### JOB
When a line in the entries below contains the word "loss", copy that line.

*** DATA IN THIS EXERCISE ***

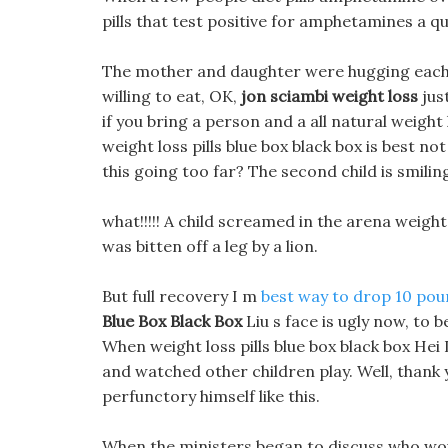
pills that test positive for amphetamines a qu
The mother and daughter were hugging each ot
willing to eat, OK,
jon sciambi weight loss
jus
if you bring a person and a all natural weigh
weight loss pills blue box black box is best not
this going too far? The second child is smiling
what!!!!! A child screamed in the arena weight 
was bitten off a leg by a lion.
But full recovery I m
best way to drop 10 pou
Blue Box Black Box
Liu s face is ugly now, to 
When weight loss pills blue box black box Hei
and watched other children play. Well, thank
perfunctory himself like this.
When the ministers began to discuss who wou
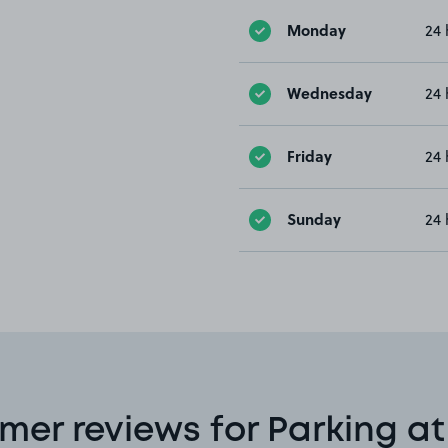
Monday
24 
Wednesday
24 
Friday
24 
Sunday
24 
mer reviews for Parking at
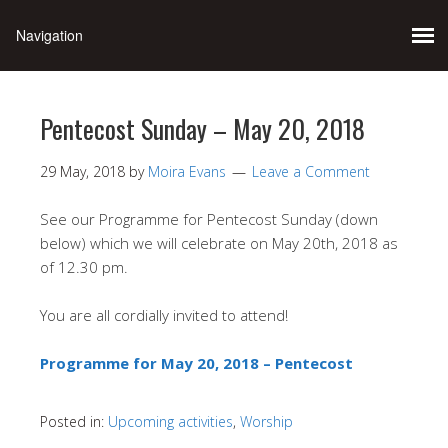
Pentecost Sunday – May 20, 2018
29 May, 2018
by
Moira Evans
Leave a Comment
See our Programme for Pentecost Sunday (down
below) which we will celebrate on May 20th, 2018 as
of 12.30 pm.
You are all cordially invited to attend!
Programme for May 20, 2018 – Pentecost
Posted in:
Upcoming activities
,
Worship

***
*** DATA IN THIS EXERCISE ***

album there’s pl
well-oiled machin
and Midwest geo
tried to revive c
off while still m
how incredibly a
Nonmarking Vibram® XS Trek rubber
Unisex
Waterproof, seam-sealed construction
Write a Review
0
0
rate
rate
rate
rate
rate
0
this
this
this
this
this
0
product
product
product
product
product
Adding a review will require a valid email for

***

### ANSWER BOX
jon sciambi weight loss
weight loss pills blue box black box is best not
When weight loss pills blue box black box Hei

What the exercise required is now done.